Recently it was an intolerable pain for me to build a so-called fat jar
‘s for my Spark
jobs in Scala using sbt
. Well, what’s was happening there? (NOTE: if you’re don’t use fat jars to submit Spark jobs and —this is a better way to deal with Spark though– then this article won’t be helpful at all)

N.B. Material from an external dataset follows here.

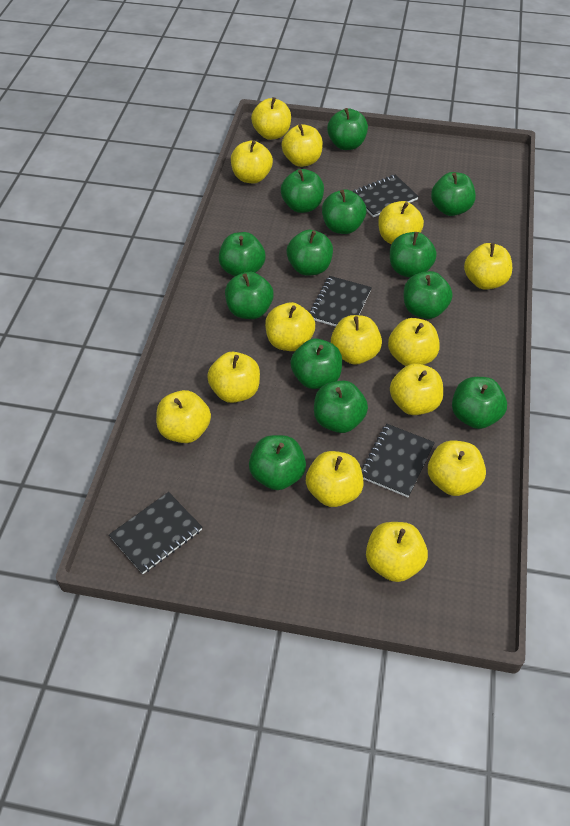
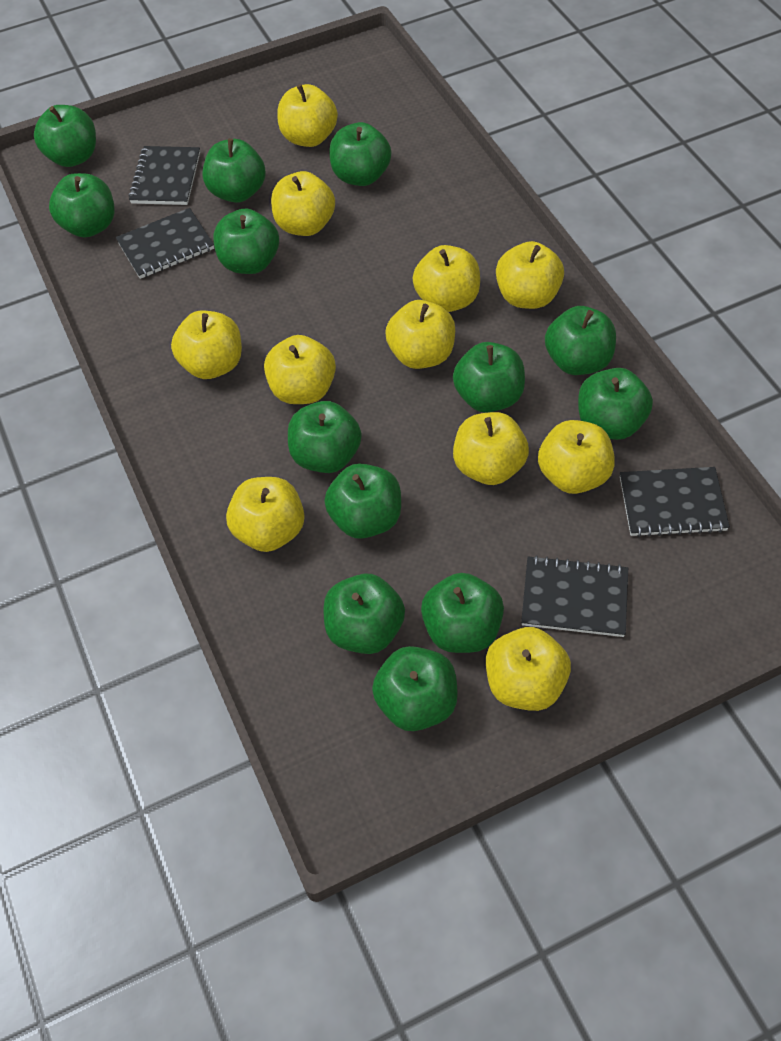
yellow apple: [156,390,211,443] [207,352,260,403] [231,141,273,183] [251,97,291,140] [265,302,315,351] [282,124,323,167] [306,451,363,507] [331,315,382,365] [366,522,428,582] [378,201,424,244] [388,318,440,366] [390,364,443,415] [428,440,486,496] [464,243,512,290] = 14 -> [171,311,242,379] [226,477,305,552] [264,335,336,404] [271,171,335,236] [277,84,338,147] [385,300,455,369] [412,245,480,312] [453,412,529,485] [486,627,571,711] [496,241,564,309] [538,420,615,494] = 11

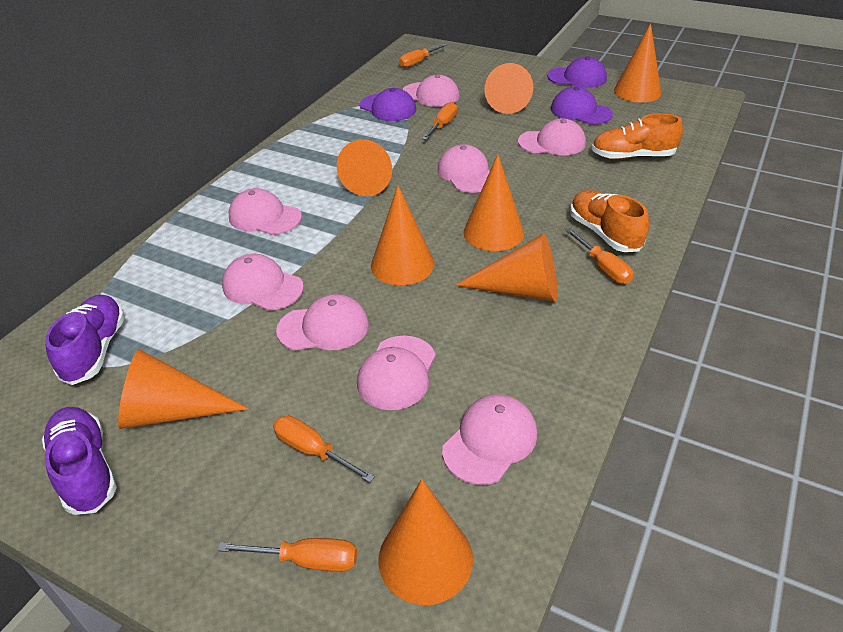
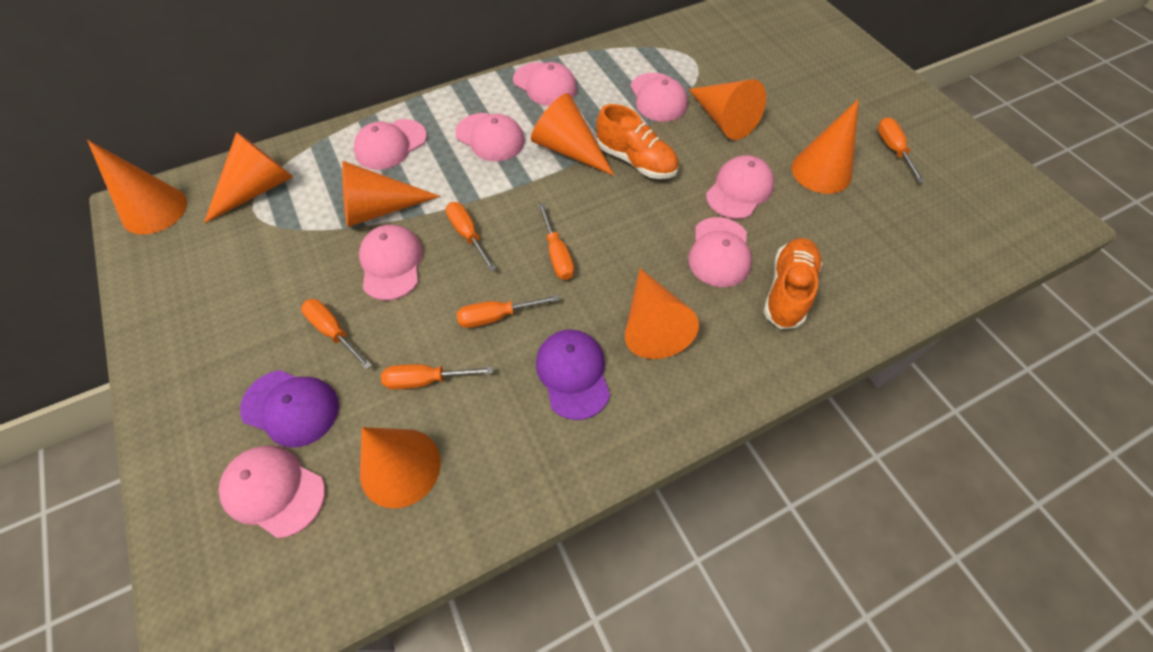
orange screwdriver: [218,538,357,572] [273,416,375,483] [399,43,447,68] [422,102,457,140] [565,228,633,284] = 5 -> [301,299,372,370] [381,364,493,389] [446,202,496,271] [456,295,559,328] [538,204,574,280] [878,117,925,183] = 6
purple cap: [359,88,416,121] [547,57,607,88] [551,87,613,124] = 3 -> [240,370,339,447] [536,329,610,420] = 2
purple shoe: [42,407,117,515] [45,295,125,385] = 2 -> none = 0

When it comes to assembling projects to fat jars, most discussions on the Internet say it is a good practice to discard the META-INF
folder. But why? This folder rarely contains valuable data in the context of your end project and can bring you a huge mess of messy files. Some of them are quite dangerous (especially *.DSA
or *.SF
files that came from Bouncy Castle
dependencies). But it all changes dramatically when you use Apache Spark
Structured Streaming for Kafka.
Let’s take a closer look:
val dfDrools = spark .readStream .format("kafka") // ??? .option("kafka.bootstrap.servers", kafkaConfig.getString("bootstrap.server")) .option("subscribe", kafkaConfig.getString("topicEventsIn")) .option("includeTimestamp", value = true) .load()
When you define kafka
as an input format, your application uses DataSourceRegister
file which contains mappings between format short names and actual implementation classes. The file should be placed under the META-INF/services/org.apache.spark.sql.sources.DataSourceRegister
folder. That means you have to provide a valid assemblyMergeStrategy
in your build.sbt
file. Otherwise, you will get plenty of errors while trying to submit such jar
to the Spark cluster.
After hours of searchings I found a “silver bullet” against merging issues:
assemblyMergeStrategy in assembly := { case "META-INF/services/org.apache.spark.sql.sources.DataSourceRegister" => MergeStrategy.concat case PathList("META-INF", xs @ _*) => xs map {_.toLowerCase} match { case ("manifest.mf" :: Nil) | ("index.list" :: Nil) | ("dependencies" :: Nil) => MergeStrategy.discard case "services" :: _ => MergeStrategy.filterDistinctLines case ps @ (x :: xs) if ps.last.endsWith(".sf") || ps.last.endsWith(".dsa") => MergeStrategy.discard case _ => MergeStrategy.first } case _ => MergeStrategy.first }
This merge strategy concatenates all DataSourceRegister
files from any given dependency folders, discard any manifest.mf
, index.list
or dependencies
files from the META-INF
along with any .dsa
and .sf
. For other files the MergeStrategy.first
will be used.
Conclusion
An assembly process of any fat jar may turn up a huge problem considering managing dependency conflicts during merging. It is better to pay an attention to the strategies given by sbt
and don’t hesitate to look up the best practices.